The men fell into two broad groups: those who wanted to have surgery, and those who wanted to avoid surgery. Even though the men had discussed a range of treatment options with a doctor, most had misconceptions about the risks and benefits of surgery.

One common misconception, the authors wrote, was that a prostatectomy is the best way to guarantee a cure. However, they added,, radiotherapy has similar, and occasionally slightly better, five-year progression free probabilities.

Another common misconception, they said, is that rapid surgery is most advisable to avoid the possibility that the tumor will spread locally or suddenly metastasize. However, they added, the likelihood of transformation to rapidly progressive disease is remote and does not justify immediate prostatectomy.

Men are often informed that surgery abolishes uncertainty if the postsurgical evaluation shows that the cancer is confined to the prostate. Yet, the authors added, possible micrometastases and local recurrence necessitate prolonged post-prostatectomy PSA surveillance.

They had misconceptions about the risks of surgery and anesthesia and the pain and recovery periods.

None of the patients compared treatment options in terms of their side effects. In fact, nine of the 20 men did not consider side effects at all. One man said that side effects "are not important compared with dying."

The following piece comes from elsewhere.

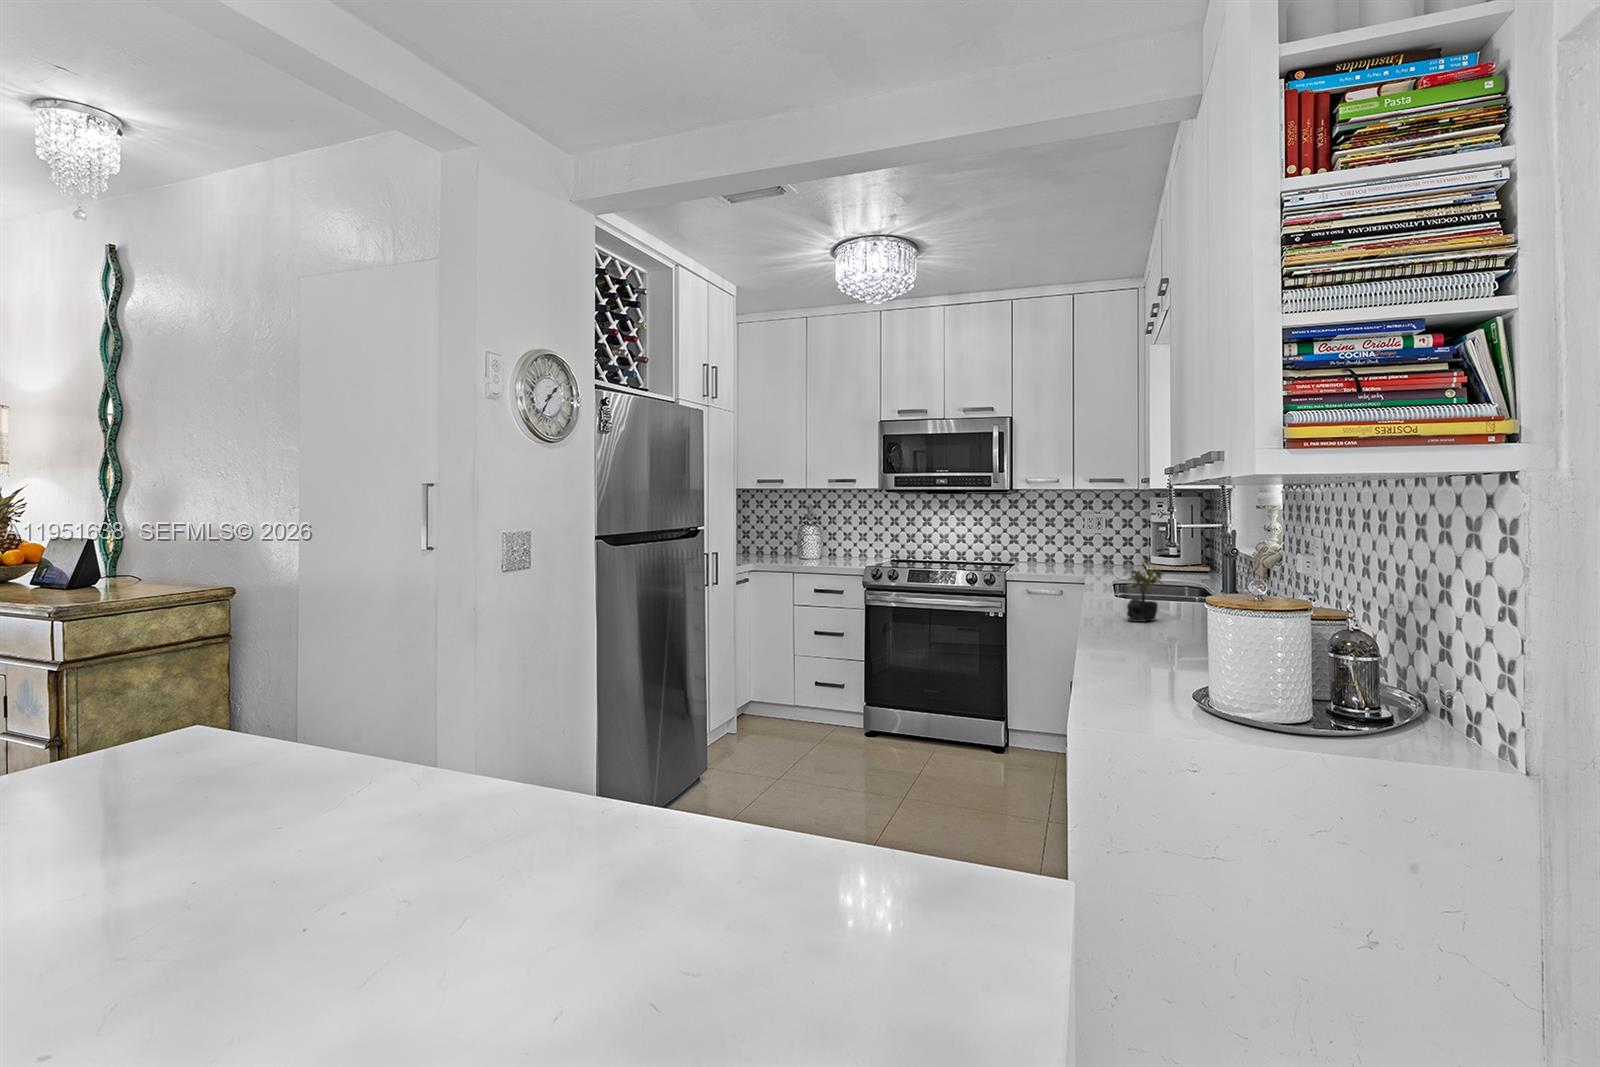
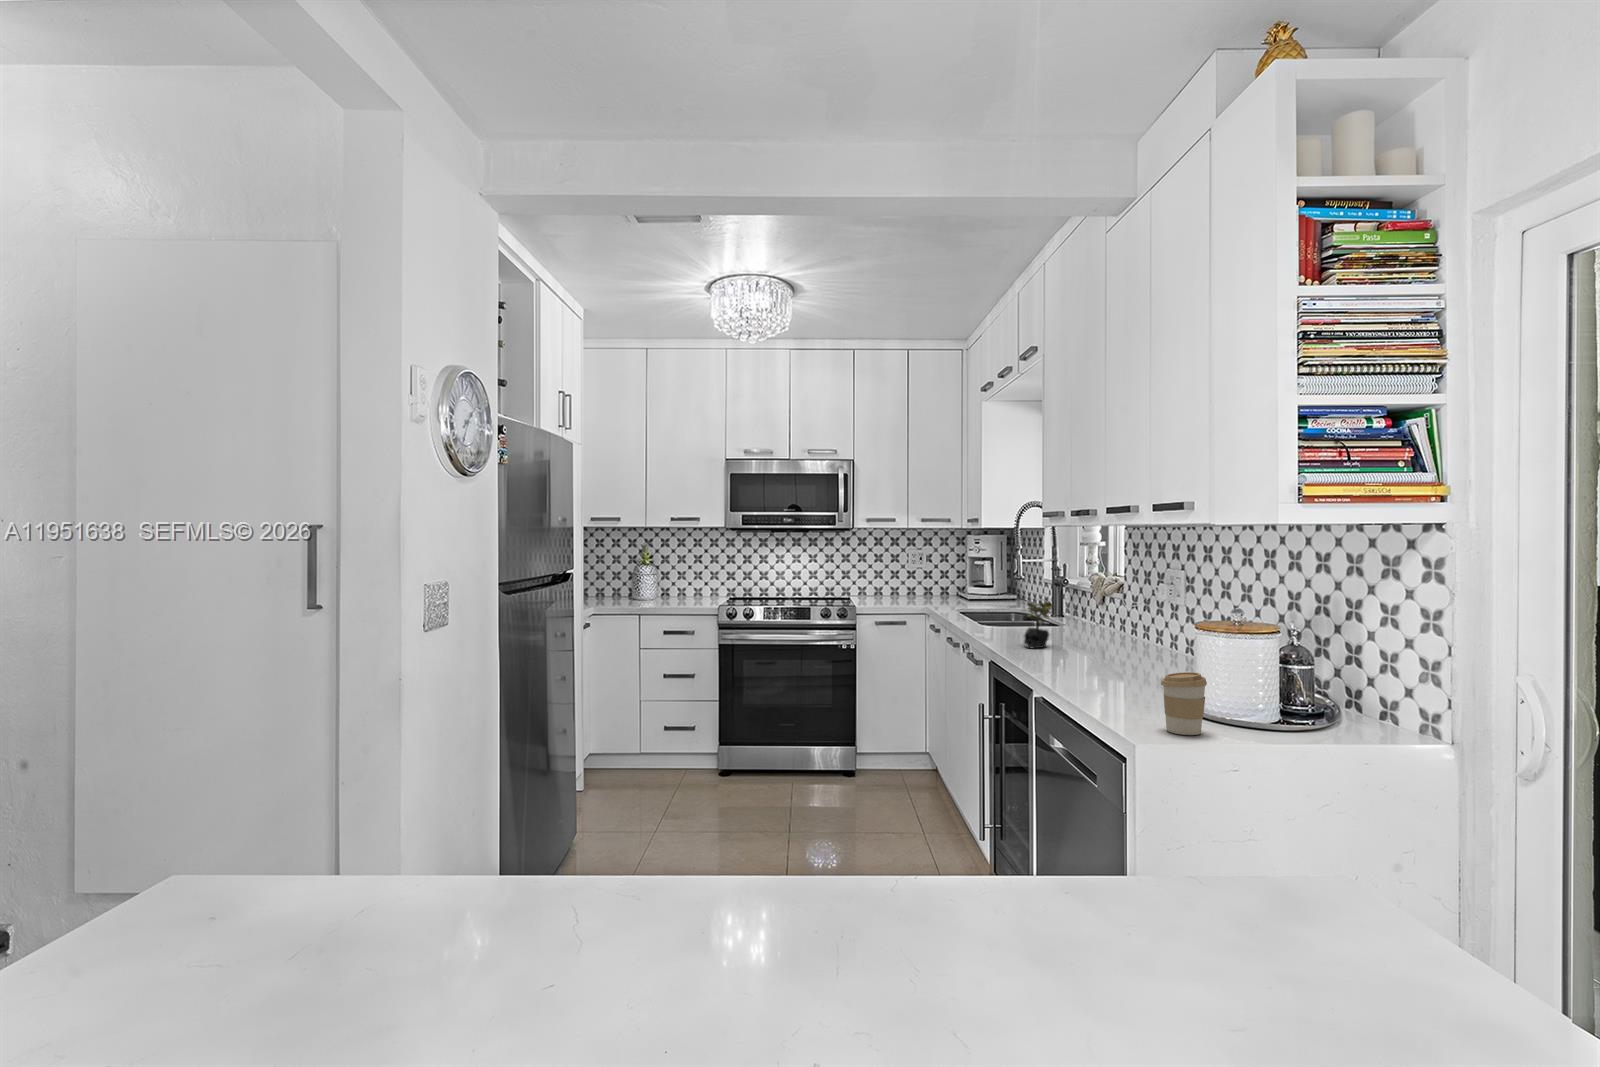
coffee cup: none [1124,648,1176,719] -> present [1161,672,1207,735]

Although a urologist had reviewed the major side effects of each form of treatment, the men's recall of this information was poor and inaccurate, the investigators said. "Several patients confused radiotherapy with chemotherapy, erroneously suggesting that the most common side effect of conformal beam radiotherapy is hair loss," the researchers said.

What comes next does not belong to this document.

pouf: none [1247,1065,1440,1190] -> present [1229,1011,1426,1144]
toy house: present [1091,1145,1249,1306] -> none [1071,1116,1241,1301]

Nineteen of the 20 men based their treatment decision in part on anecdotes about cancer experiences from friends and family, even when the anecdotes were not relevant to their own situation. "For example, one patient with localized, potentially curable disease compared his circumstances with that of a cousin whose disease was regionally advanced and hormone refractory," the investigators said.

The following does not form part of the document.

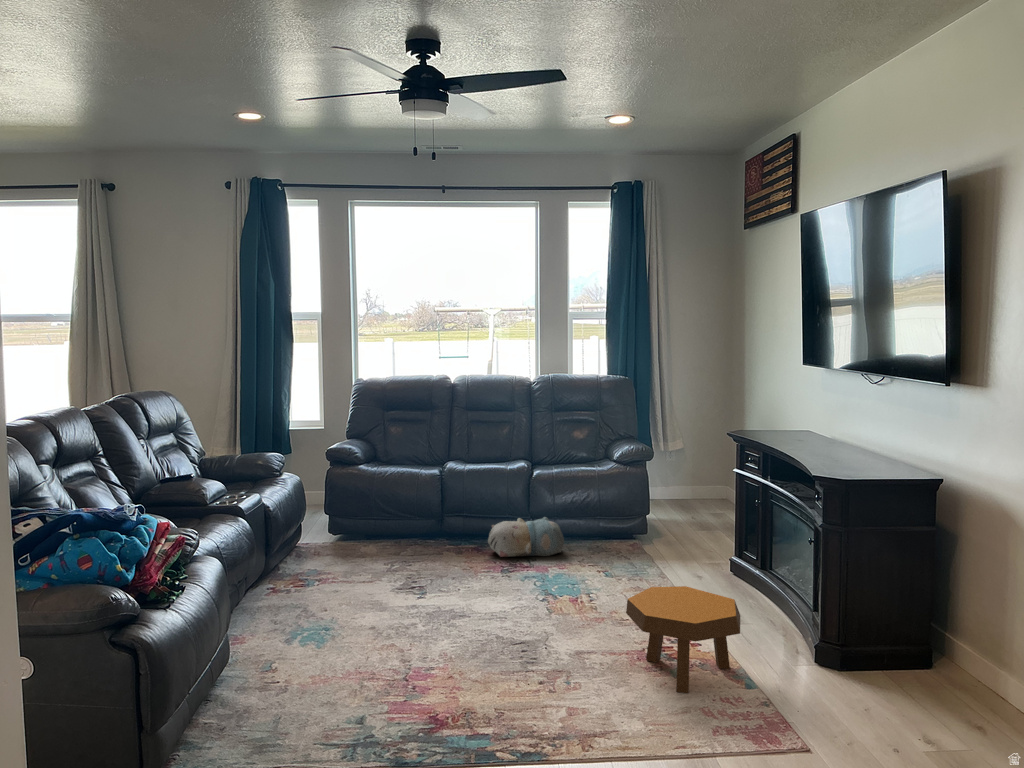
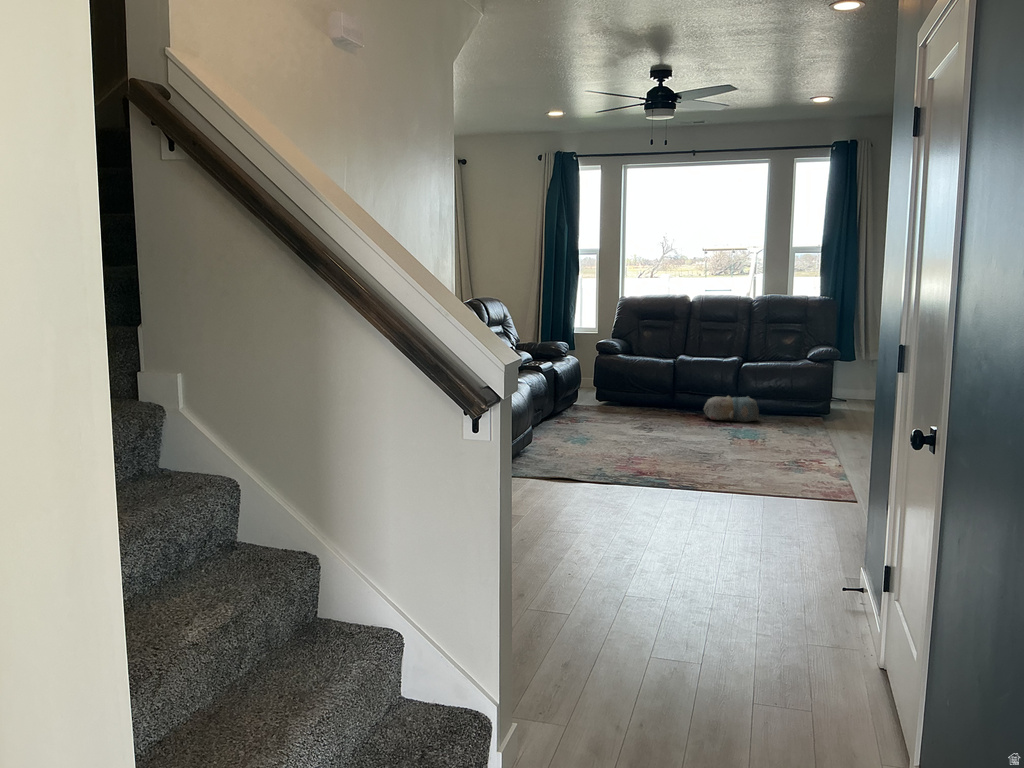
footstool: present [626,586,740,693] -> none [766,423,842,479]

The majority of men (16 of 20) did not get a second opinion, believing this would only delay therapy and add to their fear, anxiety, and uncertainty, the investigators said.

"In summary, although fear is to be expected and may be necessary for motivating serious deliberation and action, it overpowered reason in ways that were not rectified through the simple provision of accurate health information," the authors said.

"To address these challenges, clinicians should strive to meet patients closer to where they actually begin the decision-making process. Explicitly describing common misconceptions may allow patients to consciously recognize and correct them. Sources of patient fear can be elucidated and, where possible, reassurance can be offered," the authors said.

"Patients can be asked to recount stories about other people that influence their attitudes and perceptions about prostate cancer, or can be connected to other individuals who have faced similar decisions in the face of comparable risk. Then, they can be helped to understand key differences between these stories and their own circumstances," they said.

Dr. Denberg and colleagues concluded that "ideally, each patient would base his decision on accurate information, weighing all options in terms of the likelihood for tumor recurrence, personal preferences for avoiding specific treatment related side effects, and pragmatic considerations such as cost, convenience, and requirements for follow-up care," said.

The authors noted several limitations of the study:

  • This was a cross-sectional study of a small number of patients in a single Veterans Affairs medical center where, compared with the general population, patients tend to have poorer health and fewer socioeconomic resources.
  • Patients in this study consulted with residents rather than attending urologists.